Il n’en fut pas de même des deux autres branches sorties de ce vieux tronc. La chémiatrie ou médecine chimique avait de profondes racines dans le passé de la science : elle eut d’abord un succès prodigieux, et régna sans rivale sur presque toute l’Europe. Deux hommes contribuèrent surtout à sa propagation : Van-Helmont, un des plus grands génies de la médecine, qui fit cadrer tant bien que mal la théorie des fermens avec sa doctrine des arché ou esprits vitaux ; puis Sylvius, professeur à Leyde, qui déploya un talent et des connaissances remarquables pour ramener tous les phénomènes de la vie à de simples actions chimiques. Pour lui, les parties solides de l’homme et des animaux ne font, pour ainsi dire, pas partie de l’être vivant : ce ne sont que des vases destinés à renfermer les liquides. Le corps n’est plus qu’un laboratoire ordinaire, où tout se passe comme dans les cornues et les alambics du chimiste.

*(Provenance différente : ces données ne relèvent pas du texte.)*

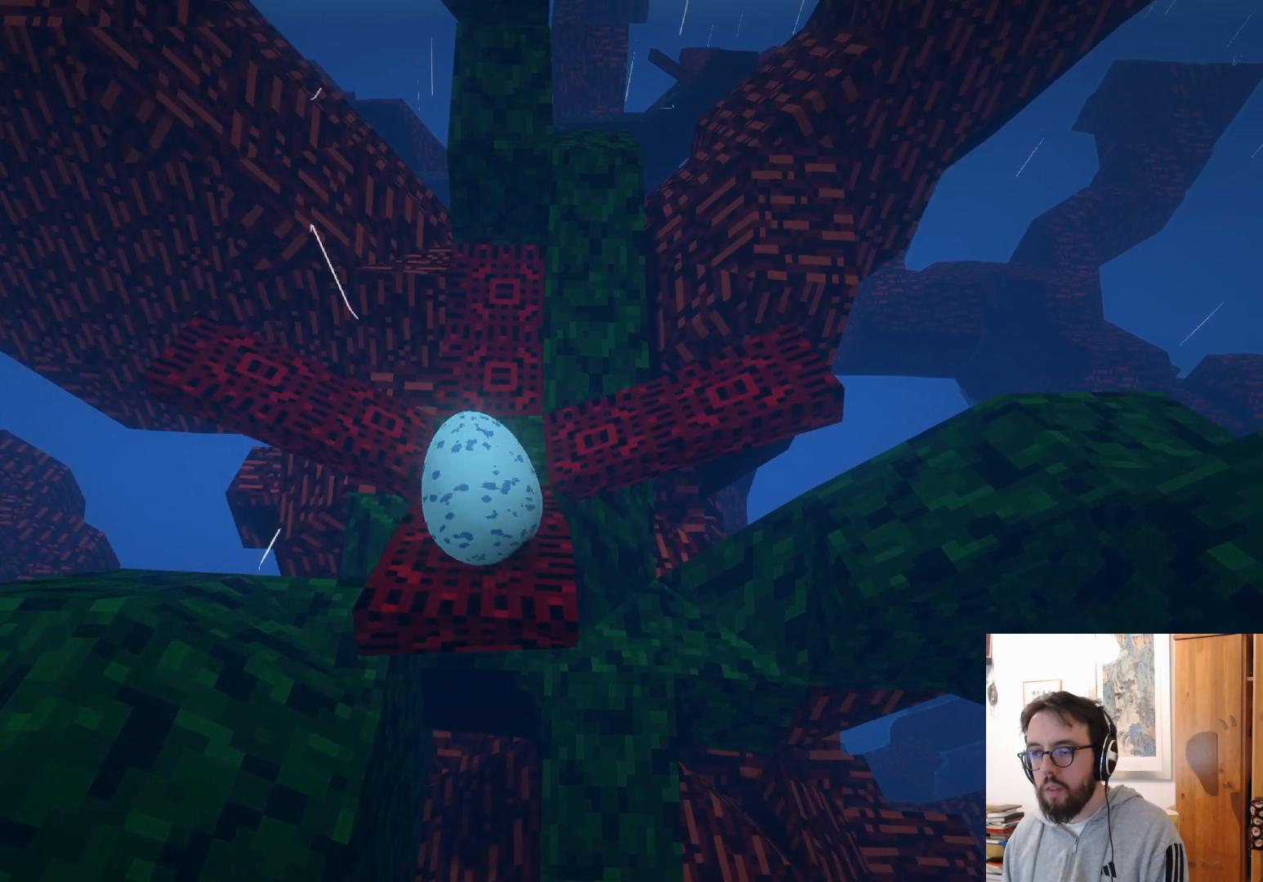
{"buttons": ["R2"], "left_stick": "up-left", "right_stick": "center", "events": [[17, "right_stick", "right"], [200, "right_stick", "center"], [300, "left_stick", "up"], [500, "R2", "down"], [500, "left_stick", "up-left"]]}
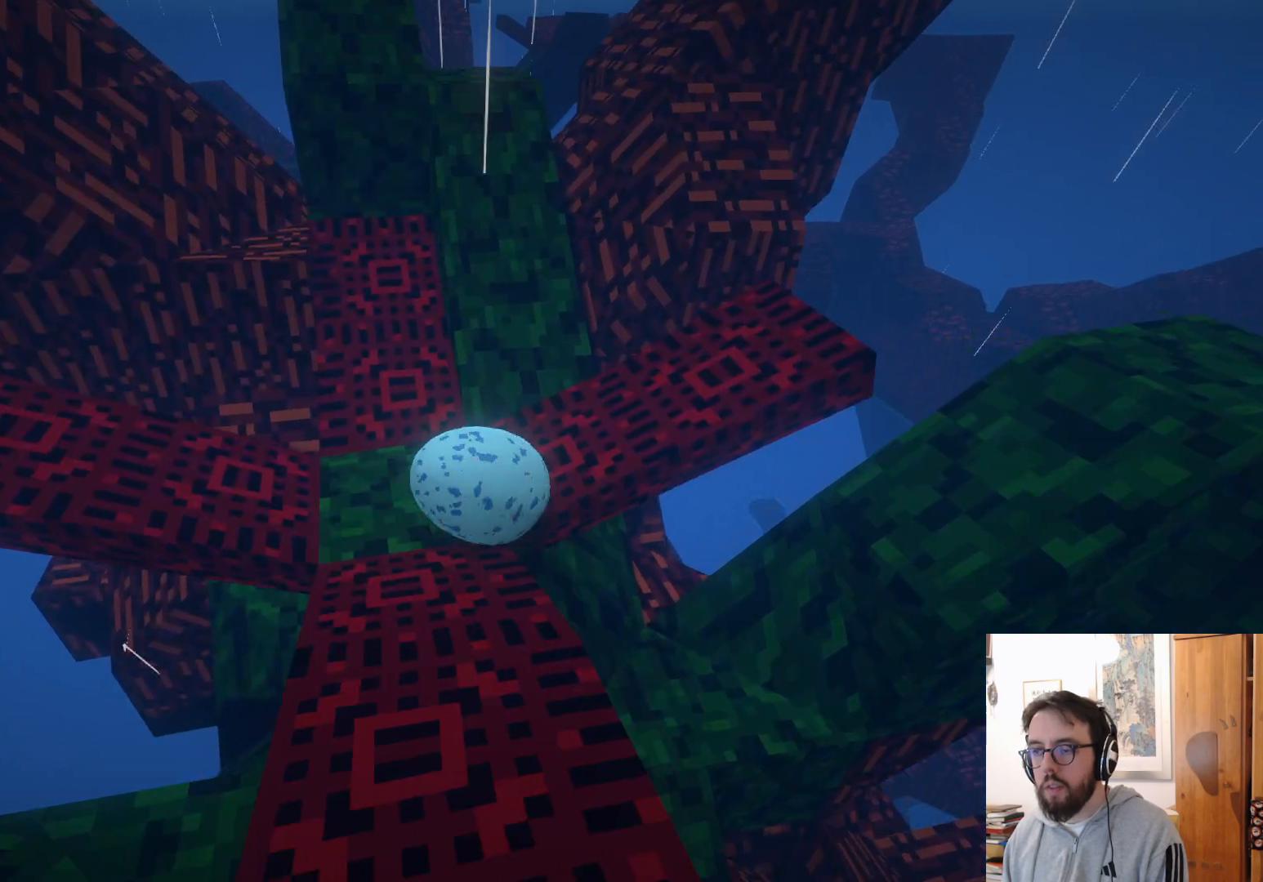
{"buttons": [], "left_stick": "up", "right_stick": "up-left", "events": [[50, "R2", "up"], [200, "right_stick", "up-left"], [367, "left_stick", "up"]]}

La digestion n’est qu’une fermentation, et le chyle qui en résulte est l’esprit volatil des alimens. La préparation des esprits vitaux dans l’encéphale est une simple distillation, et ces esprits ressemblent beaucoup à l’alcool. Les mouvemens du sang sont produits par l’effervescence du sel volatil huileux de la bile et de l’acide dulcifié de la lymphe ; cette effervescence se passe dans le cœur et développe la chaleur vitale qui atténue le sang et le rend propre à circuler, etc… La thérapeutique de Sylvius était parfaitement d’accord avec cette physiologie. Pour lui, l’art de guérir se réduisait à neutraliser l’âcreté acide ou alcaline, cause unique de toutes les maladies. L’université de Paris, Riolan à sa tête, combattit à outrance ces doctrines absurdes, et parvint à garantir presque toute la France d’un envahissement qui menaçait de devenir général.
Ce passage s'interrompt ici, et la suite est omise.